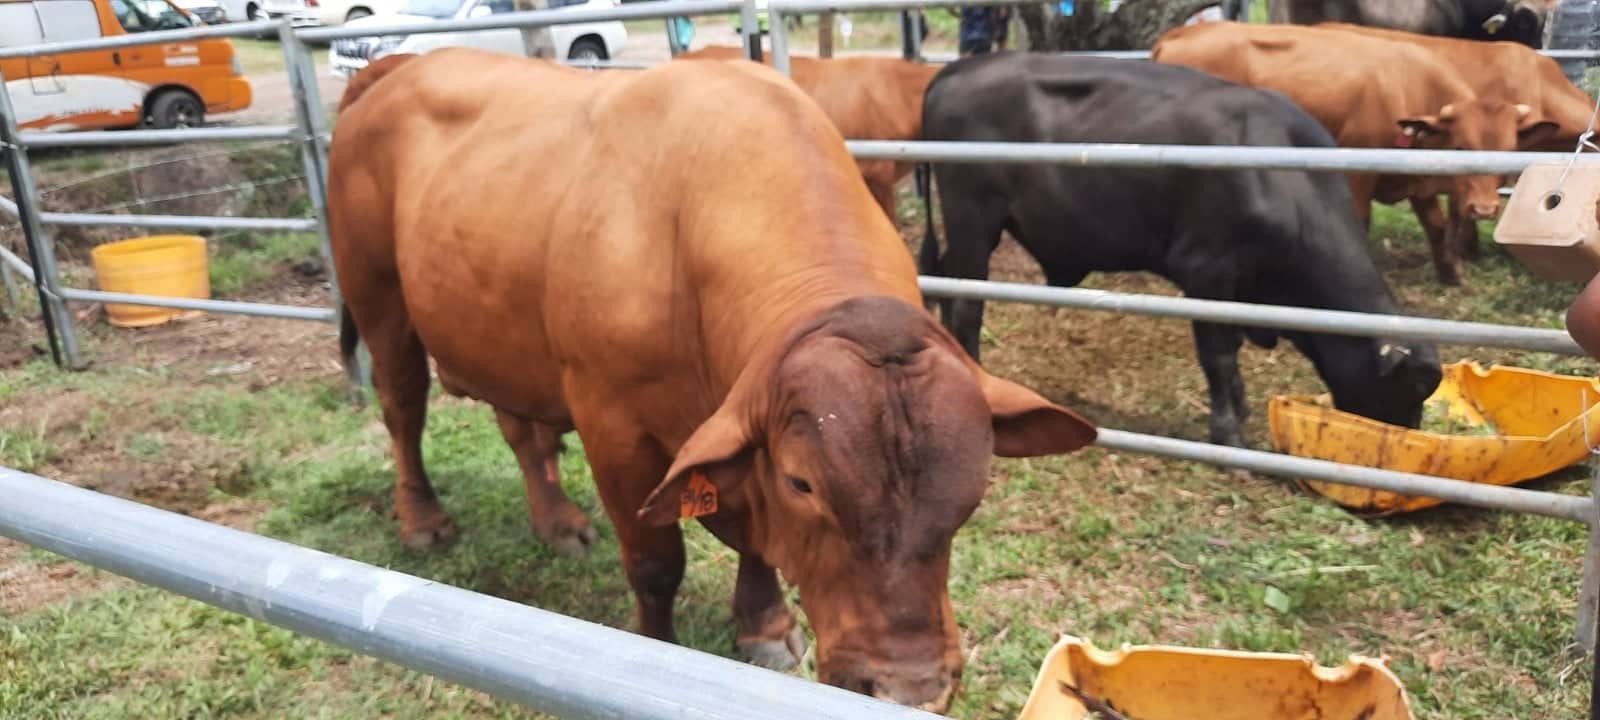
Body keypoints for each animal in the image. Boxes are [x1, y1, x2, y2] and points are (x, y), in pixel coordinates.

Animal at [917, 52, 1443, 450]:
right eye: (1412, 387)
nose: (1407, 438)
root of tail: (958, 68)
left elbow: (1231, 348)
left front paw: (1241, 407)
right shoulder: (1206, 272)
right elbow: (1217, 354)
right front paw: (1227, 432)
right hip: (973, 221)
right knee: (965, 305)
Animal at [1154, 21, 1560, 286]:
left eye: (1508, 151)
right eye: (1462, 148)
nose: (1485, 209)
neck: (1410, 85)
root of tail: (1180, 35)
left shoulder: (1420, 182)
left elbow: (1436, 224)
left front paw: (1452, 273)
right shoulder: (1358, 172)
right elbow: (1361, 221)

About this task:
Your output should be the lines from the one with "right knee: (965, 305)" through the end of the records above, copied exactly.

Result of the task:
right knee: (965, 305)
Animal at [1154, 21, 1560, 286]:
left eye: (1508, 151)
right eye: (1462, 148)
nose: (1485, 209)
neck: (1410, 85)
root of tail: (1180, 35)
left shoulder: (1420, 182)
left elbow: (1436, 224)
left front paw: (1452, 273)
right shoulder: (1358, 172)
right elbow: (1361, 221)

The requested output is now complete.